■ REQUIRED ACTION
Quote exactly, and only, the lines from the one containing "Here, each photo" through the end of the material below. Skip pictures.
*** Begin section ***
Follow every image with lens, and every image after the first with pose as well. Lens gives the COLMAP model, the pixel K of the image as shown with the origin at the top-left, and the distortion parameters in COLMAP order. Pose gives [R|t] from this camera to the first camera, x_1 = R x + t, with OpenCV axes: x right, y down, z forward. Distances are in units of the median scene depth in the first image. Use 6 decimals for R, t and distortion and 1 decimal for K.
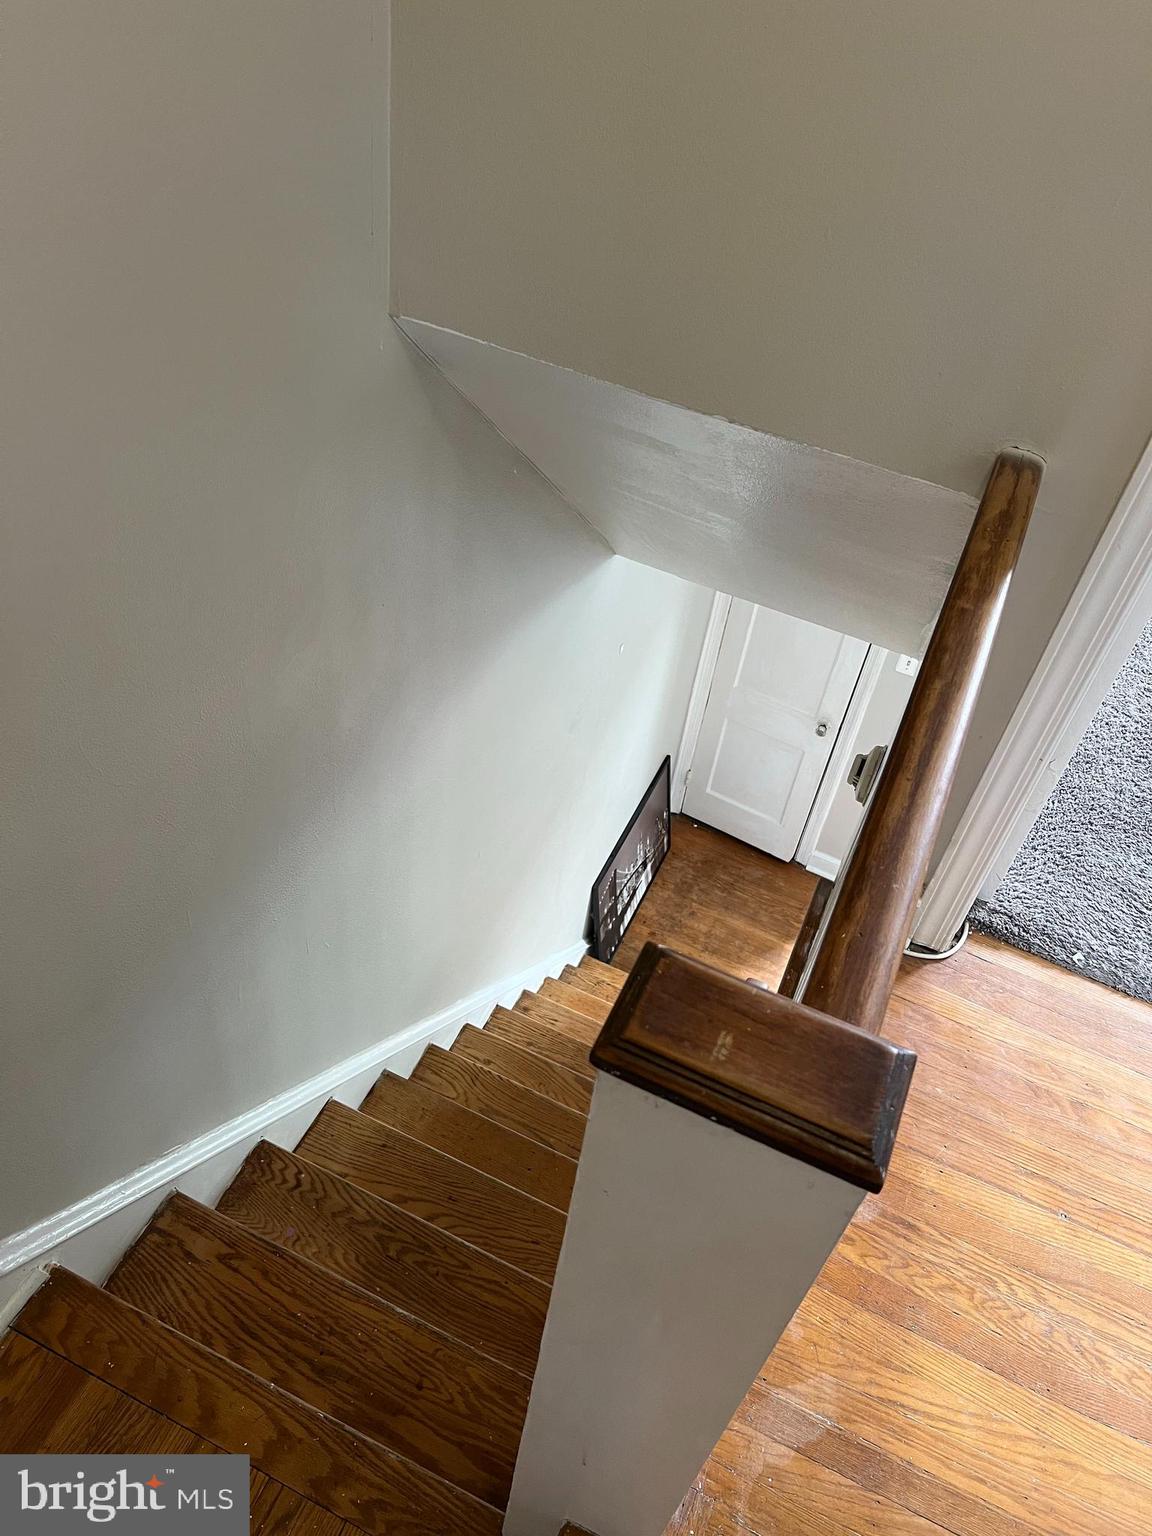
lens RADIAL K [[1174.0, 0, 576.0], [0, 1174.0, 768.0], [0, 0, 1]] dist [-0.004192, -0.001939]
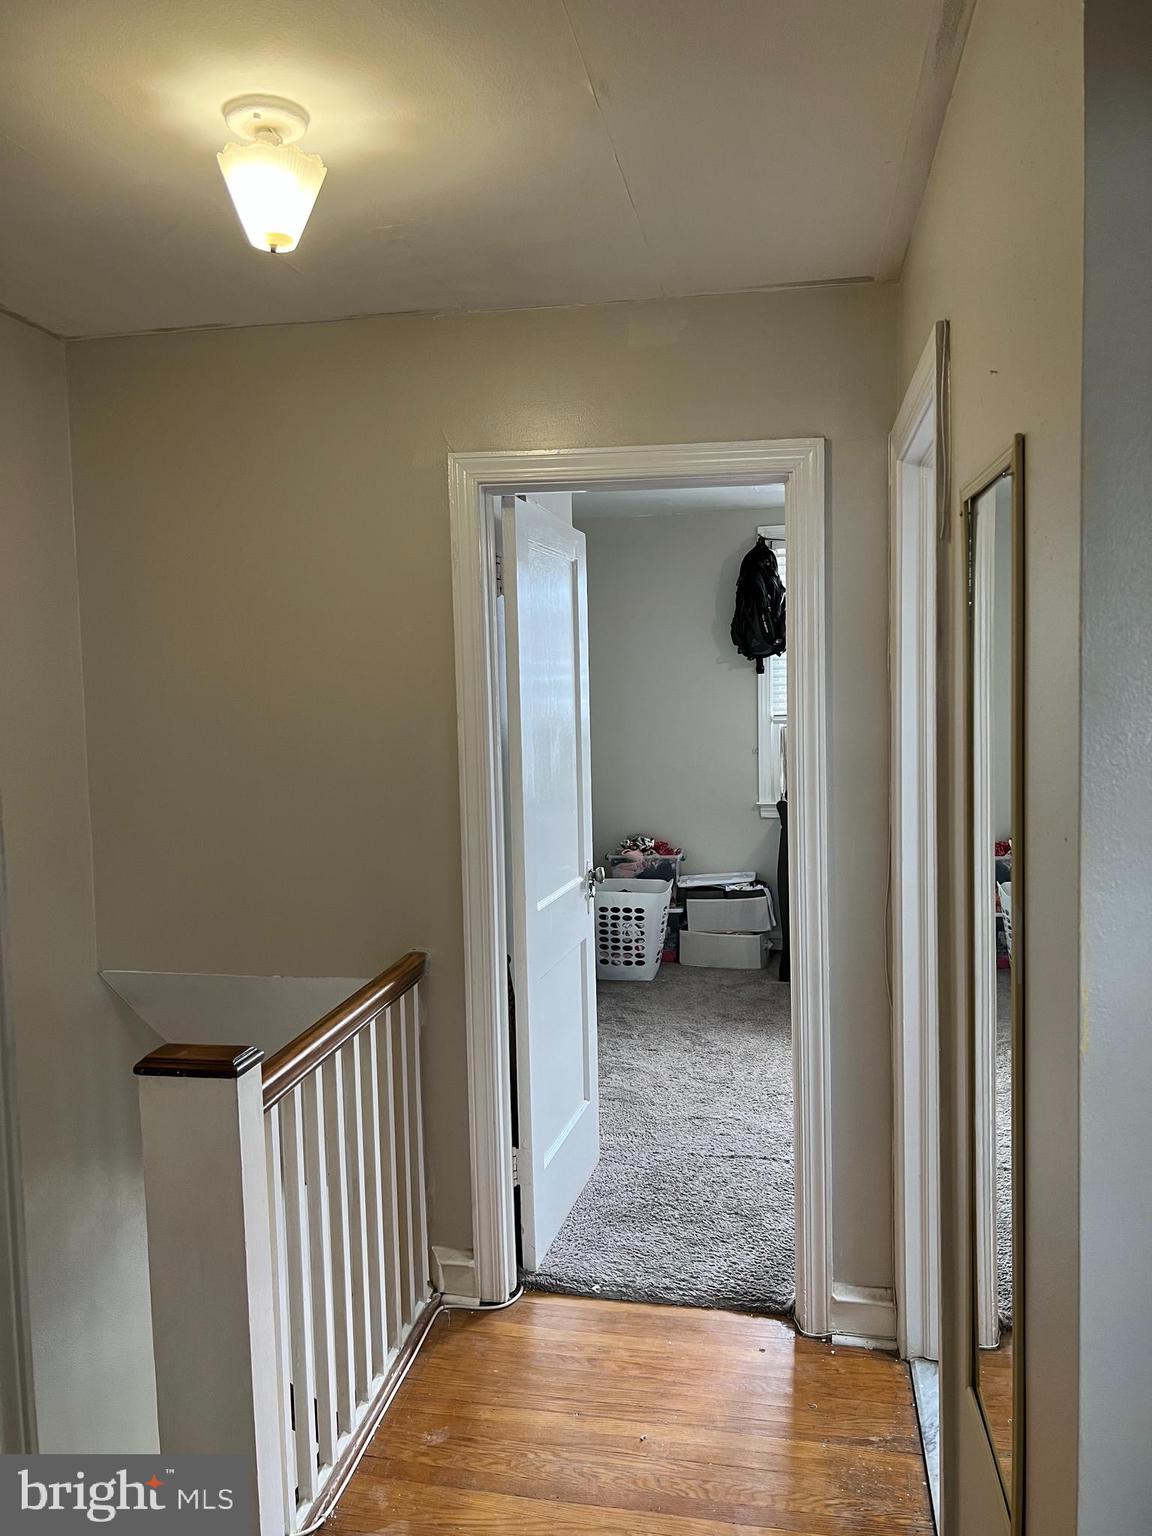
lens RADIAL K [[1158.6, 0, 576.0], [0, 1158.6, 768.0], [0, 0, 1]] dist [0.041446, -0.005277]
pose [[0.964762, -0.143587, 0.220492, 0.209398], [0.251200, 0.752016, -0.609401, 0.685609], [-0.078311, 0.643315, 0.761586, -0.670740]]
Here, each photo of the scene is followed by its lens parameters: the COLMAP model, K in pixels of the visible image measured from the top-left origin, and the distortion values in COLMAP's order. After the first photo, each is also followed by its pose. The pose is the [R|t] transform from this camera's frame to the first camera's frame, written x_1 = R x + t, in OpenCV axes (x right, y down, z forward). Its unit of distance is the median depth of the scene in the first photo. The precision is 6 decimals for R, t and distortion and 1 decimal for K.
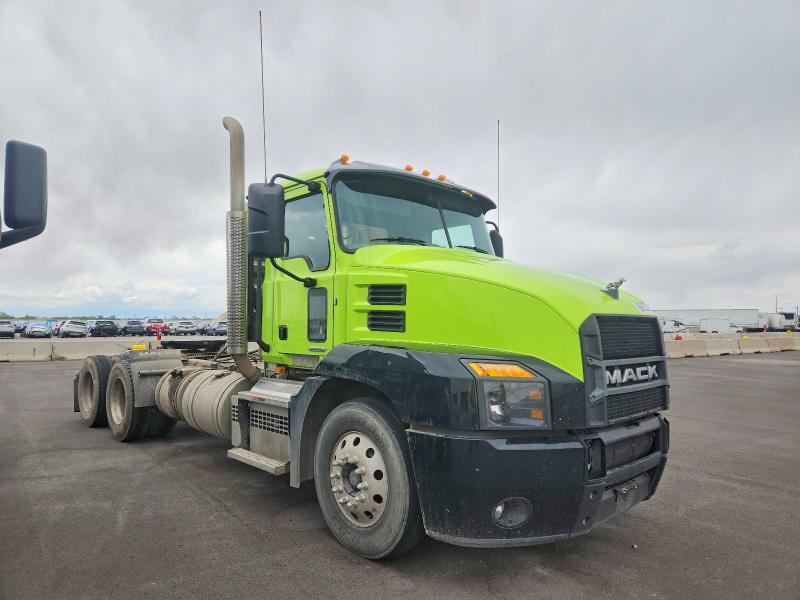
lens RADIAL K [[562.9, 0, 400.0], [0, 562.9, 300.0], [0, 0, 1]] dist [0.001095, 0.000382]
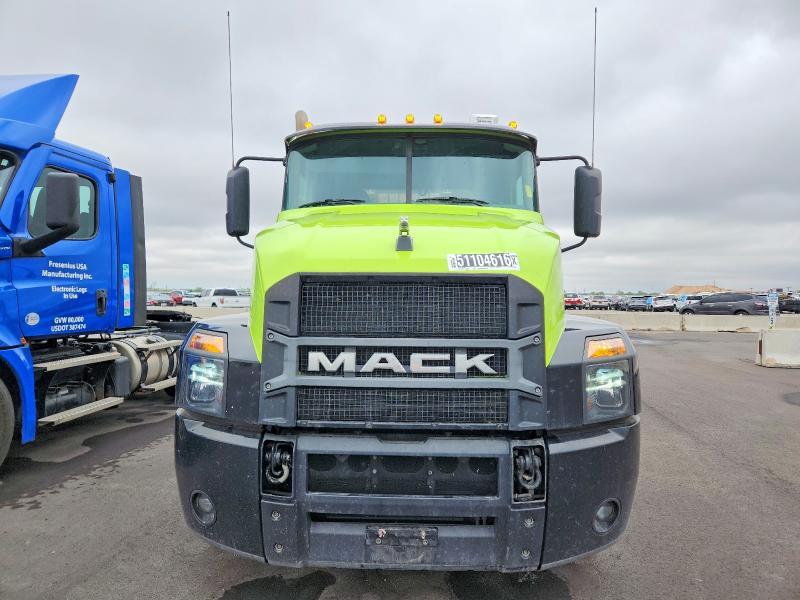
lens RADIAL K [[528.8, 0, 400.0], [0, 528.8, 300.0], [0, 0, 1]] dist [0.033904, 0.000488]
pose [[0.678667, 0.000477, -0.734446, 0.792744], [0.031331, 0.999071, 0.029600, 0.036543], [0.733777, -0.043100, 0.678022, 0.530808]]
*** End section ***
■ RESULT OF THIS EXERCISE
Here, each photo of the scene is followed by its lens parameters: the COLMAP model, K in pixels of the visible image measured from the top-left origin, and the distortion values in COLMAP's order. After the first photo, each is also followed by its pose. The pose is the [R|t] transform from this camera's frame to the first camera's frame, written x_1 = R x + t, in OpenCV axes (x right, y down, z forward). Its unit of distance is the median depth of the scene in the first photo. The precision is 6 decimals for R, t and distortion and 1 decimal for K.
lens RADIAL K [[562.9, 0, 400.0], [0, 562.9, 300.0], [0, 0, 1]] dist [0.001095, 0.000382]
lens RADIAL K [[528.8, 0, 400.0], [0, 528.8, 300.0], [0, 0, 1]] dist [0.033904, 0.000488]
pose [[0.678667, 0.000477, -0.734446, 0.792744], [0.031331, 0.999071, 0.029600, 0.036543], [0.733777, -0.043100, 0.678022, 0.530808]]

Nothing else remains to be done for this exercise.